Alors que la FNSEA et JA ont marqué leur désaccord avec le Ceta ce mardi, pour le groupe LREM, la « crise de confiance des Français envers les accords commerciaux » incombe au manque de transparence qui les entoure. D’où un déballage de chiffres pour montrer les effets positifs du Ceta sur notre balance commerciale, depuis sont entrée en vigueur provisoire moins de deux ans plus tôt.

Bataille de chiffres

Les exportations françaises auraient augmenté de 6,6 % vers le Canada entre mars 2018 et mars 2019, par rapport à la même période avant entrée en vigueur de l’accord. Dans le même temps, les importations provenant du Canada auraient reculé dans les mêmes proportions. Les produits agroalimentaires, et plus encore les produits laitiers, seraient même clairement gagnants, avec des hausses respectives de 8,2 % et 19 % des exportations françaises… Même si le vrai gagnant de l’histoire reste le secteur des véhicules et équipements, qui voit ses exportations bondir de plus de 87 %…

Et les « filières sensibles » ? Rien à déclarer, ou si peu… « D’après l’étude du CEPII, aucune filière, ni aucun territoire n’a subi de conséquence négative », assure le député Jacques Maire (LREM), rapporteur du projet de loi de ratification. Il faut dire que les contingents accordés au Canada n’ont pas forcément été remplis : seuls 2,5 % du volume ouvert pour l’importation de viande bovine fraîche et réfrigérée ont été alloués. Explication : sur 70 000 fermes canadiennes, seules 36 élèvent du bétail selon des normes européennes, donc susceptibles d’être importées.

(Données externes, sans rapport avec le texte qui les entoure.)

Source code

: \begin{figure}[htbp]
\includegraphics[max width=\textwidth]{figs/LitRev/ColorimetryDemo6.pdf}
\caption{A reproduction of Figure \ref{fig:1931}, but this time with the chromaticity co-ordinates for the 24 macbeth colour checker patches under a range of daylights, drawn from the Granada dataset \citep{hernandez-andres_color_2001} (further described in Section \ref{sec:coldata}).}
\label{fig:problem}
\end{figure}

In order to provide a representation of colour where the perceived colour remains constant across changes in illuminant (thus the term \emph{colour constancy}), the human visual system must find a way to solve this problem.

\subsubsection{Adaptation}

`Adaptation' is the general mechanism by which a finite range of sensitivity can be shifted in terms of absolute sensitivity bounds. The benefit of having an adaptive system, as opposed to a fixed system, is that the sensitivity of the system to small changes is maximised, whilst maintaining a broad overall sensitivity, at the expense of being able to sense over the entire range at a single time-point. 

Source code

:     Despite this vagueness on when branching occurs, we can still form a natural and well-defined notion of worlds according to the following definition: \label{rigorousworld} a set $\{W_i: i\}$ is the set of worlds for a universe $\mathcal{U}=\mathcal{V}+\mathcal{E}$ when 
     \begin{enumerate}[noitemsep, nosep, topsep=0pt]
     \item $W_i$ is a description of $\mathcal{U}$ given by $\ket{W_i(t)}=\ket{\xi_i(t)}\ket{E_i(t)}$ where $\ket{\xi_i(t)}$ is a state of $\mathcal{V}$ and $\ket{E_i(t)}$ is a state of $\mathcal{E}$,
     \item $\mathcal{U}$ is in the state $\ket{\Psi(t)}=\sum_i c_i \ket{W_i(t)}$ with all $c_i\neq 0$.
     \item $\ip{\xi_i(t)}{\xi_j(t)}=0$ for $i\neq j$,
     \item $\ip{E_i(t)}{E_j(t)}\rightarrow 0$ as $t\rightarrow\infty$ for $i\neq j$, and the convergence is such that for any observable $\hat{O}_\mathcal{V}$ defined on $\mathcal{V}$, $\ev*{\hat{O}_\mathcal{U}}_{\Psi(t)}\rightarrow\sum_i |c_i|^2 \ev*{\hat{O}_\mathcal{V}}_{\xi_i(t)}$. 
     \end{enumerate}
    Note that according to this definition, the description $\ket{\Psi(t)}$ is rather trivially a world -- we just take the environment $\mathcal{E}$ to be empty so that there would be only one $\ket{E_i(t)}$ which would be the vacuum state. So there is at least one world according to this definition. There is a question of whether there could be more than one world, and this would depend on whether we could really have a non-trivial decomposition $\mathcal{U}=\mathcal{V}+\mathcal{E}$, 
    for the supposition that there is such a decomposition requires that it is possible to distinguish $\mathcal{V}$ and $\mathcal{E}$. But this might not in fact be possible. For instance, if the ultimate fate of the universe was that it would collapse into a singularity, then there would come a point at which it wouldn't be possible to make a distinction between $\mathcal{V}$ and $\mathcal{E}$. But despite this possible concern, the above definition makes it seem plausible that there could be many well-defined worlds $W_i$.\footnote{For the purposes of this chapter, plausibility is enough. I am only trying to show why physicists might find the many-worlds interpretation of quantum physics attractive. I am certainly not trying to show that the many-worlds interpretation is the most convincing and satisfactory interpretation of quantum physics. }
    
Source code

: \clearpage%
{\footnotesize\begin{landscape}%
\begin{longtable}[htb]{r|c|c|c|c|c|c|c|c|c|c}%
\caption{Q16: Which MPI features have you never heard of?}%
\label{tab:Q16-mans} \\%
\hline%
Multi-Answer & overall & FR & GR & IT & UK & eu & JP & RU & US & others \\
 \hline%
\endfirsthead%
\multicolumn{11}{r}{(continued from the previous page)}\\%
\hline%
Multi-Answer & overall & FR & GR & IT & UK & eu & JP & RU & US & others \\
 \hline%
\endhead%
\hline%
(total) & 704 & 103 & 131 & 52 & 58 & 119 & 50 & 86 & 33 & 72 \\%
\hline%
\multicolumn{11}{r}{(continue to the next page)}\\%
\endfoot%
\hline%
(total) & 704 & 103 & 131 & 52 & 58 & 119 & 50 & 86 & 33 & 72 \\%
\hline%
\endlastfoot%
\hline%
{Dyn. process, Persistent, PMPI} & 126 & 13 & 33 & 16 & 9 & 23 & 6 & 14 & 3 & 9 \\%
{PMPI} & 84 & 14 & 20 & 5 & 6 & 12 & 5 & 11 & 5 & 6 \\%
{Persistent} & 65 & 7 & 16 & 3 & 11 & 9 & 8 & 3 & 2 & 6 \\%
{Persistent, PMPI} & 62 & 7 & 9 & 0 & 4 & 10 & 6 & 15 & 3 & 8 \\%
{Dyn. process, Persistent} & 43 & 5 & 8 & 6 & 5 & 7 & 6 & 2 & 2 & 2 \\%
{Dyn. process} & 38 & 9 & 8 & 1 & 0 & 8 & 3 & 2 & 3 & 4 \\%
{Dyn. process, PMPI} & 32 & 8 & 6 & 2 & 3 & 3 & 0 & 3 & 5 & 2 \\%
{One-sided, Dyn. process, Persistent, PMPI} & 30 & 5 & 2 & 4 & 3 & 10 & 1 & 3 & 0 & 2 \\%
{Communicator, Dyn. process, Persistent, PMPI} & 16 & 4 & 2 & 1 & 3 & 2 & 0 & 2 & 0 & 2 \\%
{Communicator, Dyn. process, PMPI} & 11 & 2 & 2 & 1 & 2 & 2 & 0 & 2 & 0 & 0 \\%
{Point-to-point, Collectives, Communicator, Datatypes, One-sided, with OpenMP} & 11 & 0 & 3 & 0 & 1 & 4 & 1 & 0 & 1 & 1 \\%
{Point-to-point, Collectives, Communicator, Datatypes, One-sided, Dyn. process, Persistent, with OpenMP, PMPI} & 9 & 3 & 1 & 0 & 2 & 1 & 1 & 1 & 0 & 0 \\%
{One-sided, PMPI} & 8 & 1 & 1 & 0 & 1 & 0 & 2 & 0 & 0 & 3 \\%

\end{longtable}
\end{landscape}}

« Et il n’y a aucun signe de développement d’une telle filière, dont les coûts de production sont trop élevés pour la rendre concurrentielle », veulent rassurer les députés. Et de toute façon, même si les contingents étaient remplis, les importations de viande bovine ne représenteraient que 1 % de la production européenne, 3 % de la production française », tente encore de relativiser Jacques Maire.

« Certains mensonges »

Concernant la conformité aux standards européens, le groupe LREM dénonce certains « mensonges » qui ont pu circuler. « L’importation de viande de ruminants nourris aux farines animales est interdite dans l’Union européenne », martèle le rapporteur du texte. Même s’il admet que pour les non-ruminants, l’interdiction d’utilisation des farines animales ne s’applique qu’aux animaux élevés sur le territoire, pas aux importations.

L’interdiction d’utilisation d’antibiotiques comme activateurs de croissance fait partie des points de contrôle, tout comme les conditions d’abattage et de transport, assurent encore les députés, qui mettent en avant le fait qu’aucune irrégularité n’a été constatée sur les lots contrôlés jusqu’à présent. Et rappellent que les scandales sanitaires de ces dernières années ne venaient pas d’importations canadiennes, mais toujours d’échanges intracommunautaires…

Il reste de nombreuses questions, dont une particulièrement dans l’air du temps. Que se passera-t-il si le Canada se retire de l’accord de Paris sur le climat ? Réponse : rien… S’il est aujourd’hui de bon ton de promettre de ne signer aucun traité commercial avec des pays ne respectant pas l’accord de Paris sur le climat, cela ne s’applique pas au Ceta. La question de l’accord de Paris a été introduite dans le Ceta par une clause interprétative, après coup, et n’en est donc « pas une clause essentielle ».